18 Apr. 2022. A developer of biologic therapies for gastrointestinal disorders says FDA cleared its request for a clinical trial testing its treatment for C. difficile infections. Lumen Bioscience Inc. in Seattle says the new trial will assess its experimental biologic therapy code-named LMN-201 designed to treat Clostridium difficile or C. difficile infections.

C. difficile is a common bacterial infection often contracted in hospitals or clinics. Centers for Disease Control and Prevention says nearly 224,000 C. difficile infections occurred in the U.S. in 2017, the last year for which data were collected, leading to 12,800 deaths. These infections often cause inflammation in the colon, with symptoms including watery diarrhea, abdominal pain, nausea, loss of appetite, and fever.
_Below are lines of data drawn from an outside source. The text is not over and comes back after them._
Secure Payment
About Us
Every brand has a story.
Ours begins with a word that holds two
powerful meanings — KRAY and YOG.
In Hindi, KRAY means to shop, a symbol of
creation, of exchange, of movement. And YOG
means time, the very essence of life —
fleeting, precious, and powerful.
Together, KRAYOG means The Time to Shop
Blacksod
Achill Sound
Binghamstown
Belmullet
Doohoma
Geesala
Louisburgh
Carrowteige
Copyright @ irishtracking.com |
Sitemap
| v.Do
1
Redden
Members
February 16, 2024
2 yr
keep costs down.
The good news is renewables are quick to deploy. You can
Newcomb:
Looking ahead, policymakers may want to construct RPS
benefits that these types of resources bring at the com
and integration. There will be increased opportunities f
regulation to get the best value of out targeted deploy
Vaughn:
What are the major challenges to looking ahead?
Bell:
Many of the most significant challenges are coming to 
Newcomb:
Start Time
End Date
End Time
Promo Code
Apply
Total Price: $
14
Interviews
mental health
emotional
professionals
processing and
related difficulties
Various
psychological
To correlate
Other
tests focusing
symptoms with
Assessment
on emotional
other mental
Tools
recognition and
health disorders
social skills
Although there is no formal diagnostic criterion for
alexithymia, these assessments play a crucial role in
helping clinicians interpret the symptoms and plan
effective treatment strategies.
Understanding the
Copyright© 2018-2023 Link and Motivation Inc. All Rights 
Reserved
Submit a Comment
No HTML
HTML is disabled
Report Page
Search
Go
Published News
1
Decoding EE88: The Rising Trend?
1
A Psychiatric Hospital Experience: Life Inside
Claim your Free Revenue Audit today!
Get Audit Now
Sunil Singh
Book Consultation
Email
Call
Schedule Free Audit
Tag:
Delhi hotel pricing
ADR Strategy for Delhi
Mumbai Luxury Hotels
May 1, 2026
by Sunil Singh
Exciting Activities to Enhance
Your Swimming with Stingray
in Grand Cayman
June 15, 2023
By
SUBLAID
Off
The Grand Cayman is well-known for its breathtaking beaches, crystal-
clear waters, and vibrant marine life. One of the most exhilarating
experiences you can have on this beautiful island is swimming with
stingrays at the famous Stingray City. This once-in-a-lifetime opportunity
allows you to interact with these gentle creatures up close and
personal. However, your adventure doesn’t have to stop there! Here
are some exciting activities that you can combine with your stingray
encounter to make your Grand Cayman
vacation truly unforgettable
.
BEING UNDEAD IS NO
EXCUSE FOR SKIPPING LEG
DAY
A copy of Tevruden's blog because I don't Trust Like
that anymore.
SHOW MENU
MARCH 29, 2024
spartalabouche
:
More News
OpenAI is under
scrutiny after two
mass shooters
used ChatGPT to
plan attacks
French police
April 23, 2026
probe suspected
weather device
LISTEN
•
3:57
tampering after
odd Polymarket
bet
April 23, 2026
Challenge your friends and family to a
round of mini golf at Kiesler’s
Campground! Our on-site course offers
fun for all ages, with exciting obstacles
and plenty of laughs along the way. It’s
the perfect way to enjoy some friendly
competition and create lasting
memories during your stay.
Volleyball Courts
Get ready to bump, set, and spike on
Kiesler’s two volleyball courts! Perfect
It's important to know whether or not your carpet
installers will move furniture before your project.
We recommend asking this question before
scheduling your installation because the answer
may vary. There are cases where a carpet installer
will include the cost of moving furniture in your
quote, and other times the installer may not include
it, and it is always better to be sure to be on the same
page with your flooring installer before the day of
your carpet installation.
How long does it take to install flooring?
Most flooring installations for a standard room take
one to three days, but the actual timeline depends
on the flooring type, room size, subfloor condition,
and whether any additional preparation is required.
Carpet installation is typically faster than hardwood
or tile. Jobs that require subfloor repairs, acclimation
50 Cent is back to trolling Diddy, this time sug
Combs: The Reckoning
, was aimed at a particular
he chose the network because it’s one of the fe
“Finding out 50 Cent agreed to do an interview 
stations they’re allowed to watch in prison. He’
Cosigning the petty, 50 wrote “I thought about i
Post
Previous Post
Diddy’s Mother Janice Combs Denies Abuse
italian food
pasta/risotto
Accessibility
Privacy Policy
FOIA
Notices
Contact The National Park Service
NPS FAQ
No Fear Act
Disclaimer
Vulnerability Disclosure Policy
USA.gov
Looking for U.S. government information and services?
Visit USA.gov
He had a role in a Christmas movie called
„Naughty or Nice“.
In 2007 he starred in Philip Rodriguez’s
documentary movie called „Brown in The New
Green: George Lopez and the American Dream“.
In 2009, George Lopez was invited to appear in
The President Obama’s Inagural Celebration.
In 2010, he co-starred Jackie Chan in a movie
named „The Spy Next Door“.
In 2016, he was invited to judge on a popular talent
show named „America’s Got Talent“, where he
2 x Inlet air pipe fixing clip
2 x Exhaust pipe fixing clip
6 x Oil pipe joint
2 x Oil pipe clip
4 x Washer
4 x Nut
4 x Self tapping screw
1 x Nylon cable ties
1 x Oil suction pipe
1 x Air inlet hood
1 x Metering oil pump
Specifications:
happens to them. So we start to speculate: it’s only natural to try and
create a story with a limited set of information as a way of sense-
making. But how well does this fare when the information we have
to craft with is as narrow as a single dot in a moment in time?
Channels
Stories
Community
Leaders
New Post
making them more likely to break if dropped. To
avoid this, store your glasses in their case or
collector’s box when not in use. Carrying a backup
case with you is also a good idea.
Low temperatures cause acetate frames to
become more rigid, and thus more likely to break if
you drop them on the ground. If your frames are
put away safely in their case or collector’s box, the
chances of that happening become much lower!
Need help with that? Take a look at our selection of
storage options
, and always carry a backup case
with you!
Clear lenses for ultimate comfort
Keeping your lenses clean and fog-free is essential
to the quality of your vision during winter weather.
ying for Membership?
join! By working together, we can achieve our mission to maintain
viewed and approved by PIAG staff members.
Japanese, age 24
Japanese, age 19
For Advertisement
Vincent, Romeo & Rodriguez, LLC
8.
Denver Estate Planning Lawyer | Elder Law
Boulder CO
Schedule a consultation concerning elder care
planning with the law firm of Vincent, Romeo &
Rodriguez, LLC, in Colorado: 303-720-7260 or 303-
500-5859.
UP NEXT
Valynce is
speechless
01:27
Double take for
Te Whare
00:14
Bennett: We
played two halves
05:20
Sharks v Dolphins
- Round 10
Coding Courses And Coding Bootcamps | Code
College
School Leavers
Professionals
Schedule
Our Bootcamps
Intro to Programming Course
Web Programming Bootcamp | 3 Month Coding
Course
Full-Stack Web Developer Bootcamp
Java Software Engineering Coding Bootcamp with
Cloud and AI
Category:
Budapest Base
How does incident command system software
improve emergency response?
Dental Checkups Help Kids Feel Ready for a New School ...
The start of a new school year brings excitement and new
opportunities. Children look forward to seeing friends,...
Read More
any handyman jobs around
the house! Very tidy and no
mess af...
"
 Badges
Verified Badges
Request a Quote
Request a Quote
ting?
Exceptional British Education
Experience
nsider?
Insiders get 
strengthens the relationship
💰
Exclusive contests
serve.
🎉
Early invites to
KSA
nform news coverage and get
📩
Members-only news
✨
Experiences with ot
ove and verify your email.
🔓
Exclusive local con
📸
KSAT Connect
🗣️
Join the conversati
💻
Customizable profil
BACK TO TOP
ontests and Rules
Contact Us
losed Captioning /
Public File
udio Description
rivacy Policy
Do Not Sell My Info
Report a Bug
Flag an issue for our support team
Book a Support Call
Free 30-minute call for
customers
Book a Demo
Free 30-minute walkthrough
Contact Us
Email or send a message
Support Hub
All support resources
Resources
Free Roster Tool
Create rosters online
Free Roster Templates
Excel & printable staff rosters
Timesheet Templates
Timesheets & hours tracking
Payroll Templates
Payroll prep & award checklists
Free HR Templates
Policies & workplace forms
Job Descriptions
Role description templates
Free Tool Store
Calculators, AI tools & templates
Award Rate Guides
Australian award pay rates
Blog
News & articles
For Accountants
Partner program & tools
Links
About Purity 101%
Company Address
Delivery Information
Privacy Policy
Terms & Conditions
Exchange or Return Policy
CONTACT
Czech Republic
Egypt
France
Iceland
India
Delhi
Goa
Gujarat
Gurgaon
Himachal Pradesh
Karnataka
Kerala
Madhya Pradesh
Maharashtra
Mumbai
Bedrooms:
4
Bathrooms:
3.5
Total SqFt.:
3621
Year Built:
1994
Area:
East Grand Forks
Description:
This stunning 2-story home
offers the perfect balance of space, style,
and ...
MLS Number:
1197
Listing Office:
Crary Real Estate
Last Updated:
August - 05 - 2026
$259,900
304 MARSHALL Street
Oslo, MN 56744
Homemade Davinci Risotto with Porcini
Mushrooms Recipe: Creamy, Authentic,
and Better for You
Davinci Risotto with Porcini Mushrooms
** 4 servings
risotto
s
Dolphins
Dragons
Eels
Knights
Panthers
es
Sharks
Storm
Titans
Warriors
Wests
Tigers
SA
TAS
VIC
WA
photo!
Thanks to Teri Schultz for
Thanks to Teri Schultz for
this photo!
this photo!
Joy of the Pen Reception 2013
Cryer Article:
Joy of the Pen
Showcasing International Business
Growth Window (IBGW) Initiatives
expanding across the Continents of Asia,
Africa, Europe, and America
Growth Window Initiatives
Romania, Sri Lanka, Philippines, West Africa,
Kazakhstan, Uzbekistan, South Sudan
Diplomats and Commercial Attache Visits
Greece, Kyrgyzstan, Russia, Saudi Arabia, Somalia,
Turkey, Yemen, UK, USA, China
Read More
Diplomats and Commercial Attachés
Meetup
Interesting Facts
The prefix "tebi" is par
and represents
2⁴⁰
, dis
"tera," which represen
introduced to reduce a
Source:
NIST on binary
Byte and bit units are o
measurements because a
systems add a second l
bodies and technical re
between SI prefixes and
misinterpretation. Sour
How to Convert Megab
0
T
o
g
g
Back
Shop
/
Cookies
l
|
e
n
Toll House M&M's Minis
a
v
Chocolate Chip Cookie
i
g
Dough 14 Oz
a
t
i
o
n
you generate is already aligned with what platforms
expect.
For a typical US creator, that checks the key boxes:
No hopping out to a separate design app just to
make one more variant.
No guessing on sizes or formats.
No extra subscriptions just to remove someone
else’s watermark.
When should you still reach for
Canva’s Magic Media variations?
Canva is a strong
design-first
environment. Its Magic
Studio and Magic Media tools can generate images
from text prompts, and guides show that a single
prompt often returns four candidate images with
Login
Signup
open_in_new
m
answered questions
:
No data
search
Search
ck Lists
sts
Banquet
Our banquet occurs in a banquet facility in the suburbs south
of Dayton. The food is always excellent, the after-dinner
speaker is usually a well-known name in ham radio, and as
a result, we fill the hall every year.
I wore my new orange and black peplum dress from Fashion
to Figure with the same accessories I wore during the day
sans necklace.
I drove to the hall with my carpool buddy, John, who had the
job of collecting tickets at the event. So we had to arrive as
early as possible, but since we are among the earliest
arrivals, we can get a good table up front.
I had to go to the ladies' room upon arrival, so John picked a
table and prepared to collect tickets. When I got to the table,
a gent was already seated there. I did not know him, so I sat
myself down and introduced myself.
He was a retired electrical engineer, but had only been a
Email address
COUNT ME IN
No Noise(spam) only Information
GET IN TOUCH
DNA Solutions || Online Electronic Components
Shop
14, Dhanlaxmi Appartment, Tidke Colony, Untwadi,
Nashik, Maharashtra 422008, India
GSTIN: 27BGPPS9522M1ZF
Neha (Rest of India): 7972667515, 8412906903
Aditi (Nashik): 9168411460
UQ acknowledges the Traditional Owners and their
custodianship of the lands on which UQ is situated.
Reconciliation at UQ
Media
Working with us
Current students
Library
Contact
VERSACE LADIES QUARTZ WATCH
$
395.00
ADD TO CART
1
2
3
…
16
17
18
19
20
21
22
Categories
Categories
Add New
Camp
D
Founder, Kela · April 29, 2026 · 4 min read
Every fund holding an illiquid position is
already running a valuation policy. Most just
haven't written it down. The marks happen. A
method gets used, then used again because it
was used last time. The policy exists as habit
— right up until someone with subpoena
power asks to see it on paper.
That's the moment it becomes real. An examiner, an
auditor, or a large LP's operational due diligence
Elderly patients and those receiving care for other illnesses or conditions requiring prolonged use of antibiotics are considered at greater risk of the disease.

Lumen Bioscience is a five year-old biotechnology enterprise that designs biologic therapies, including antibodies, for gastrointestinal and other disorders. The company’s platform is based on genetically engineered spirulina, a blue-green algae used for centuries as a food source and today as a nutritional supplement. Lumen Bio says it alters spirulina chromosomes with an added molecule, such as an antibody, which spirulina cells then produce as the algae grows.

The company says this process is faster, less expensive, and less risky than most other biologic development technologies. According to Lumen Bio, growing spirulina requires only water, salt, light, and carbon dioxide, making it an inexpensive and scalable process. The company dries the engineered algae, leaving a powder with the therapeutic molecules that are then formulated into capsules. While spirulina do not survive the drying process, says Lumen Bio, their cell membranes protect the therapeutic molecules through the stomach, with those molecules then released in the small intestine.

Delivers contents to targeted region

LMN-201, says the company, combines two types of protein therapies to treat C. difficile. The biologic includes three proteins acting like antibodies that bind to and neutralize toxins from the bacteria responsible for diarrhea and other severe symptoms associated with the disease. A separate endolysin enzyme in LMN-201 derived from bacteriophages destroys cell walls of the bacteria themselves.

In data from a preclinical study posted in January 2022 (but not yet peer-reviewed), Lumen Bio researchers found the antibodies in LMN-201 are up to 3,000 times more potent against C. difficile bacterial toxins than a monoclonal antibody currently approved to treat the disease. The company says a recently completed early-stage study in Australia shows LMN-201 delivers and releases its contents in the region of the small intestine where C. difficile is likely to develop. In addition, the delivered proteins remain stable over time, even in a digestive environment.

“Lumen’s platform,” says medical research director Carl Mason in a company statement, “enables this novel approach of combining multiple therapeutic proteins into a single, low-cost, easily distributed, and administered therapeutic.”

Lumen Bio says the Food and Drug Administration approved the company’s investigational new drug or IND application, officially a request to transport an experimental drug across state lines. An approved IND request is, in effect, clearance to begin a clinical trial. The mid-stage trial in this case plans to enroll 375 adult patients with C. difficile, although locations for recruiting participants are not yet disclosed. Participants are randomly assigned to receive LMN-201 or a look-alike placebo, and then tracked for 16 weeks. The study team is looking primarily for recurrence of C. difficile among participants.